La guerra en Ucrania aceleró la estrategia que ya había comenzado España para escapar de esta posición vulnerable: apostar decididamente por el Gas Natural Licuado (GNL). La mayor capacidad de regasificación de la UE, con siete plantas operativas, se convirtió en un activo estratégico de primer orden. Esta infraestructura transformó a España de un "cul-de-sac" gasístico dependiente de gasoductos en un hub energético flexible, capaz de recibir cargamentos de cualquier rincón del mundo y redistribuirlos al resto de Europa. La dependencia física se diluyó en una red global de suministro.
El mapa de suministro español en 2025 refleja esta transición estratégica. Argelia volvió a ser el principal proveedor (38.5% del total), demostrando que Medgaz sigue siendo un eje comercial estable y rentable para ambas partes, pese al hielo diplomático.

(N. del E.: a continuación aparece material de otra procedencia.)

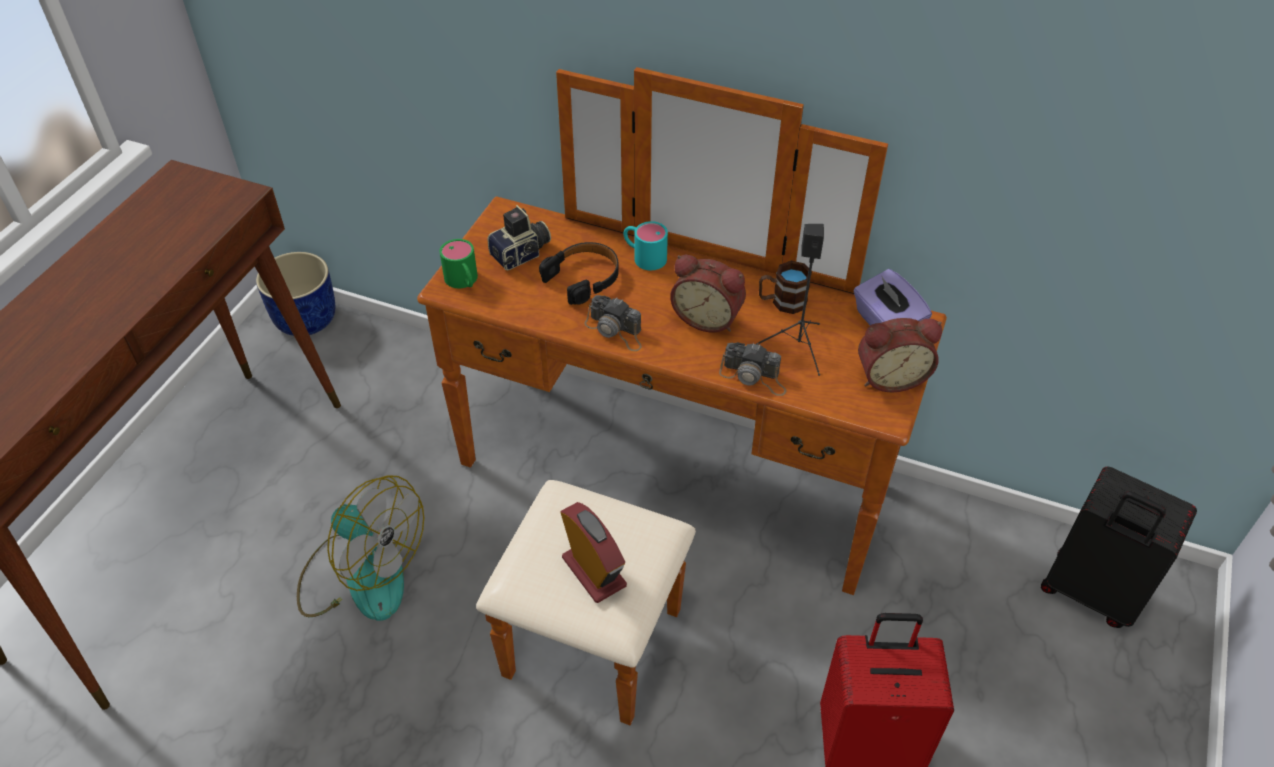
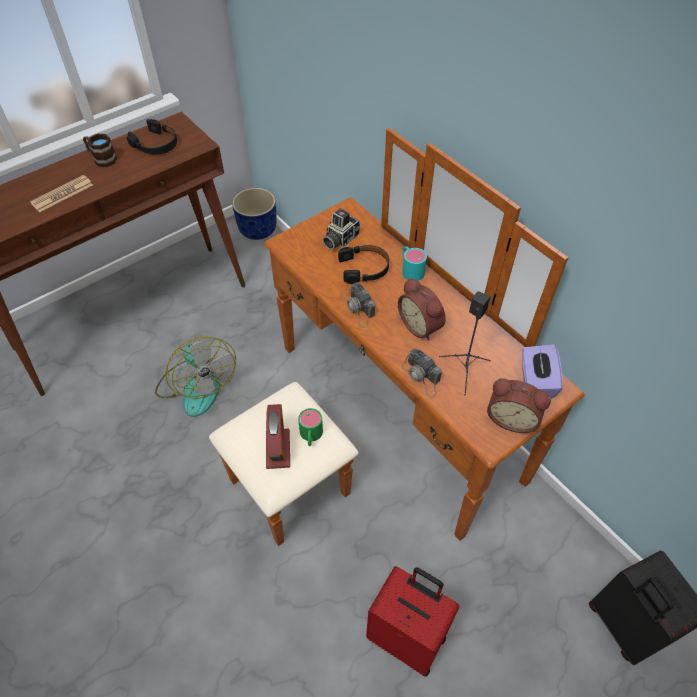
camera: 30 degrees right, 5 degrees up
(66, 340) = (62, 194): none -> newspaper
(168, 217) = (156, 144): none -> black headphones
(464, 282) = (295, 242): green mug -> green mug (311, 436)
(522, 254) = (339, 239): camera -> camera turned 135 degrees clockwise
(782, 302) = (476, 335): brown mug -> brown mug (102, 159)

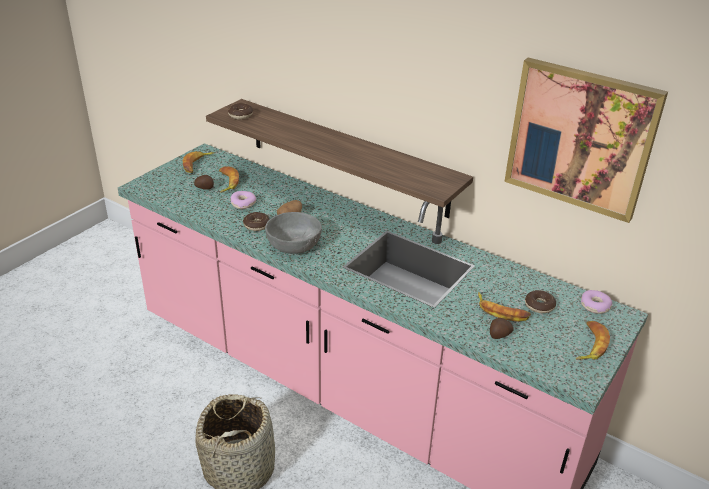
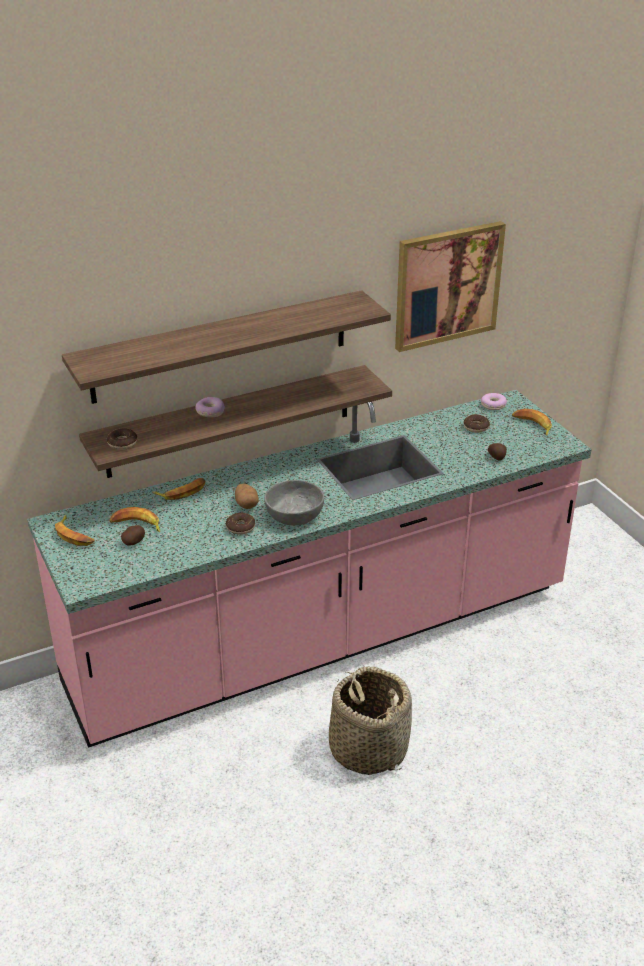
camera: 60 degrees left, 0 degrees up
(243, 203) = (191, 525): donut -> donut (210, 412)
(344, 82) = (221, 346): none -> shelf
(501, 311) = (471, 445): banana -> banana (182, 492)

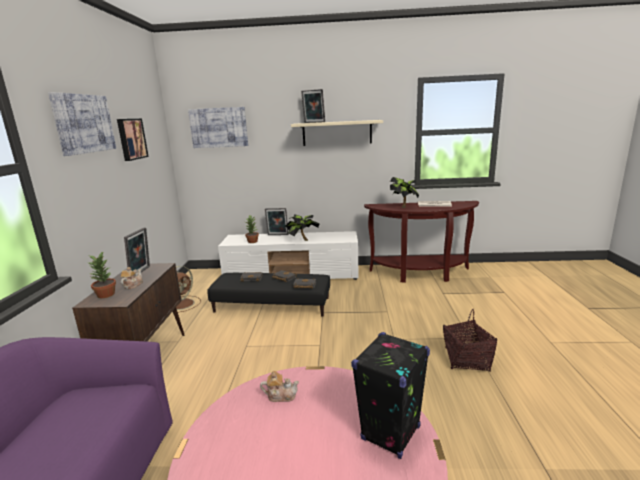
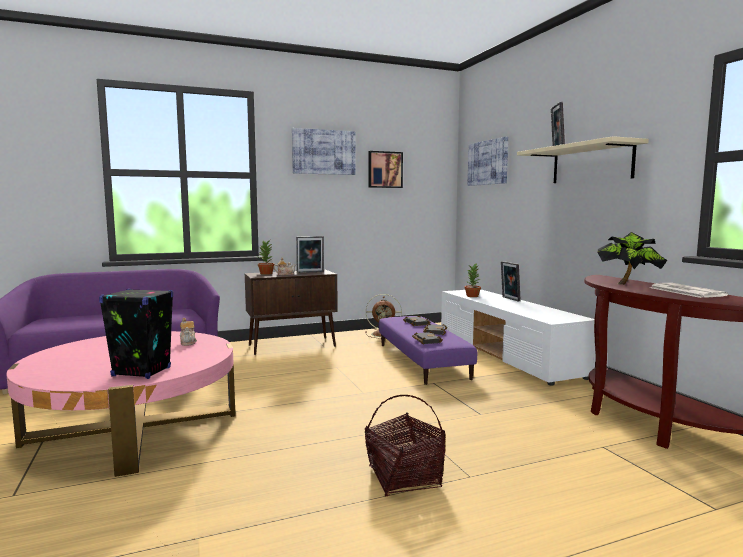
camera: 65 degrees right, 10 degrees down
(272, 305) = (422, 361): black ottoman -> purple ottoman
(302, 240) = (510, 307): potted plant -> none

Pero la novedad radical fue la irrupción de EEUU. Bajo la presión comercial de la Administración Trump y el acuerdo arancelario UE-EEUU de 2025, España duplicó sus importaciones de GNL desde EEUU, que se triplicaron en valor, acercándose a los volúmenes de Argelia.
La dependencia física y casi exclusiva ha dado paso a una dependencia diversificada y comercial. España mantiene un flujo estable, rentable y necesario con Argelia, pero su seguridad ya no depende de él. La capacidad de las regasificadoras y la nueva relación transatlántica le otorgan una autonomía estratégica impensable hace pocos años. El antiguo eje se ha convertido en una opción más dentro de una cartera de proveedores, donde el gas ha pasado de ser un instrumento de coerción bilateral a una mercancía global sujeta a la competencia y a la geopolítica de bloques.